**READING PASSAGE**

--------------------------------

This is called successively to obtain tokens until received undef.

=back

=back

In the Perl spirit of DWIM, new assumes that given an arrayref, you
have already done all the work of making your list of whatevers. Given
a string (filename) or a file handle, the file is slurped, reading
each line of text into a member of the array. Given a callback, the
routine is called successively with arguments $p1, $p2, etc. and is
expected to return a scalar which is added (pushed on) to the array.

=head2 apply

  $lite->apply($lite2);
  $lite->apply($lite3, base => 'original');

This method call corresponds approximately to a version control system's
check-in function. This causes $lite to be modified, so that its contents
now reflect those of $lite2.

$lite does retain the original contents, available via L<original>. However,
unlike in a version control system, the object holds only the first original 
and latest contents.

The VCS::Lite object passed in can also have its own original version. If 
this is the case, merging will be performed to incorporate the change as if
it had come from a different branch. To facilitiate the merging process,
optionally specify a base version, which can be the string 'original', 
'contents' (the default) or a VCS::Lite object whose contents will be used.
This corresponds to the "common ancestor" in version control systems.

--------------------------------

**PROVIDED DATA**
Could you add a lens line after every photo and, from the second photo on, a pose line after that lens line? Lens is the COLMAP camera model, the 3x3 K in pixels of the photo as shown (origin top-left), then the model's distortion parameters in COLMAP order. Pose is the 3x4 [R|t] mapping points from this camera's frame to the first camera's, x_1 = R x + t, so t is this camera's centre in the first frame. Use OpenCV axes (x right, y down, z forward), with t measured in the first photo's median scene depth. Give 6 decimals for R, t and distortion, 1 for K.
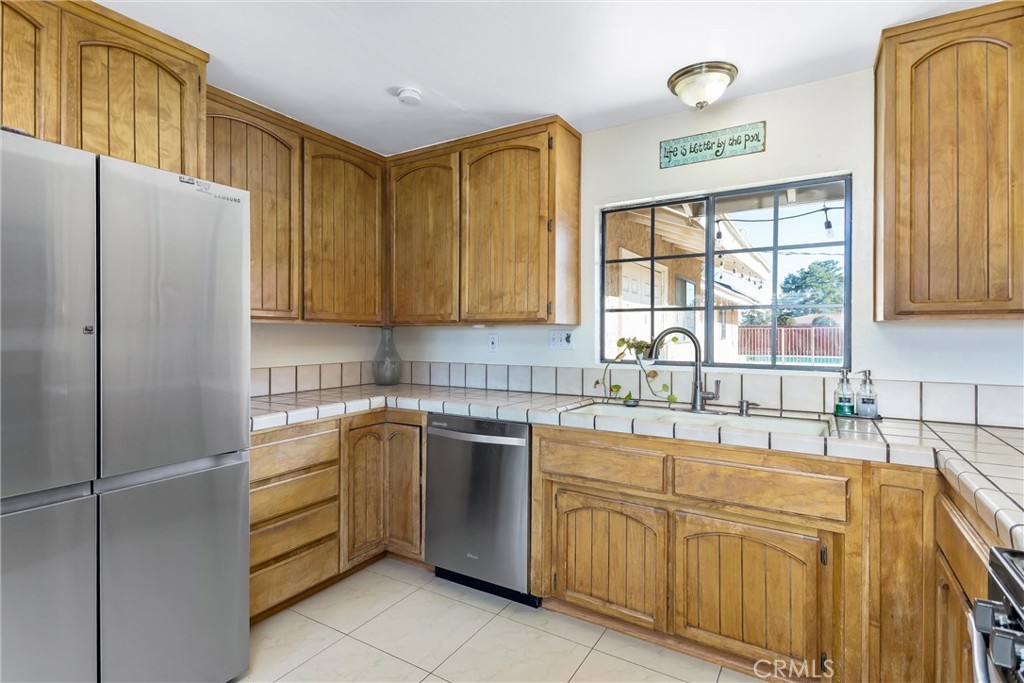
lens RADIAL K [[497.3, 0, 498.4], [0, 497.3, 332.7], [0, 0, 1]] dist [0.000834, -0.000015]
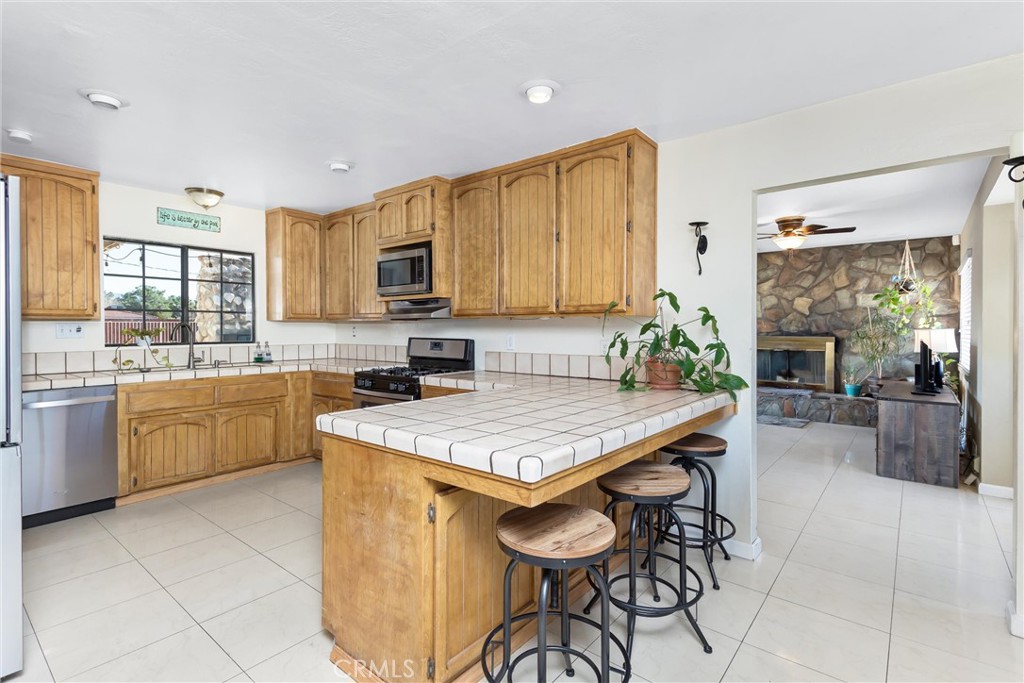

--------------------------------

**TASK STATEMENT**
Rewrite the part of the VCS::Lite documentation starting at "This is called" and ending at "to the array.", replacing "callback" with "code reference".

**OUTPUT OF THE TASK**
This is called successively to obtain tokens until received undef.

=back

=back

In the Perl spirit of DWIM, new assumes that given an arrayref, you
have already done all the work of making your list of whatevers. Given
a string (filename) or a file handle, the file is slurped, reading
each line of text into a member of the array. Given a code reference, the
routine is called successively with arguments $p1, $p2, etc. and is
expected to return a scalar which is added (pushed on) to the array.